Increase the reading speed too much through speed reading techniques. I wrote an article some time ago in which I explained in detail why speed reading, photo reading, three-dimensional reading, and satellite reading are all pseudoscientific hoaxes that lead you astray, I do not express myself further.

Bet everything on memorization. It may seem faster to memorize everything instead of taking the time to understand, but it's the complete opposite. Hard and pure memorization is very tiring and, in the long run, very slow. Trust me, and if you don't trust me go ask them.




Trolley of Advice

Finally, it's time: a roundup of practical advice in strictly scattered order to increase speed and reach the maximum efficiency potential in the studio: Progressive acceleration: modulate your study on the principle of spacing, taking your time and distributing the study, but intensify as the deadline approaches, arriving at very intense rhythms at the end. The difference with cramming will be that you will end up in the final sprint on the review, not the study. By doing so you will not accumulate too much stress but you can still benefit from the intensity.

Take care of your notes in class and attend, damn it! The notes speed up all the other phases, with a good technique and consistency you can lower the study time at home by up to 15%. It's been so many hours. So many. Don't waste them.

Apply the effective reading mechanism I teach in Reading to Know, my free manual, and never go back and reread it unless there is a difficulty in understanding. Get used to the here and now, to give your best the first time you read, and do not be listless, passive, or carried away. Do you want speed? Speed requires intentionality, focus, sprint, and attention. With a really well-done reading that keeps you from the infamous rereading, you will save tens of hours at a time. In the manual then there are also tips to increase the actual reading speed, follow them.

Stop reviewing what is obvious that you already know. There is no better feeling than continuing to review something you already know, but it is a waste of time. Once you've established that that topic is there, move on to the next. Without mercy.

Eliminate all redundancies of your method. We have already said about the rereading, but what about those who redo the schemes several times? Rewrite several times? Re-emphasize several times? Each phase must be done at its best but only once.

Eliminate repetition completely, which is slow and boring by definition, by replacing it with testing and exercise.

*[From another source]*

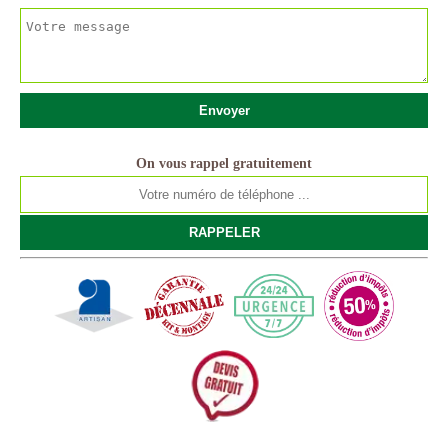
On vous rappel gratuitement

Get used to studying little, but intensely, take breaks often, if you feel tired stop, doing the study drills makes no sense because you lose efficiency and remember that what seems to your speed in the short term, because maybe you do more pages in one day, it translates into long-term slowness.

When reviewing the testing, prefer, especially in the first part of the preparation, dry and precise questions, no super general questions, and no speeches aloud: precise and mental answers, which work the same way but save time.

Avoid multitasking like the plague. Do one thing at a time, study one subject at a time, if you are forced to prepare for two exams at the same time at least alternate them in days, so as not to have to jump between exams on the same day, losing focus and wasting mental energy in the passage.




Always give priority to understanding. When you really understand something, studying it and remembering it is a moment, understanding is the foundation on which to build speed. And in this regard I quote, once again, the mythological sentence of the immortal Isaac Asimov who said "I am not quick to read, I am quick to understand"


Time to Stop

And… I'll stop here, we're talking about speed, I can't make an infinite blog. Already these are not just tips, they will definitely come in handy, also because they have the advantage of really working!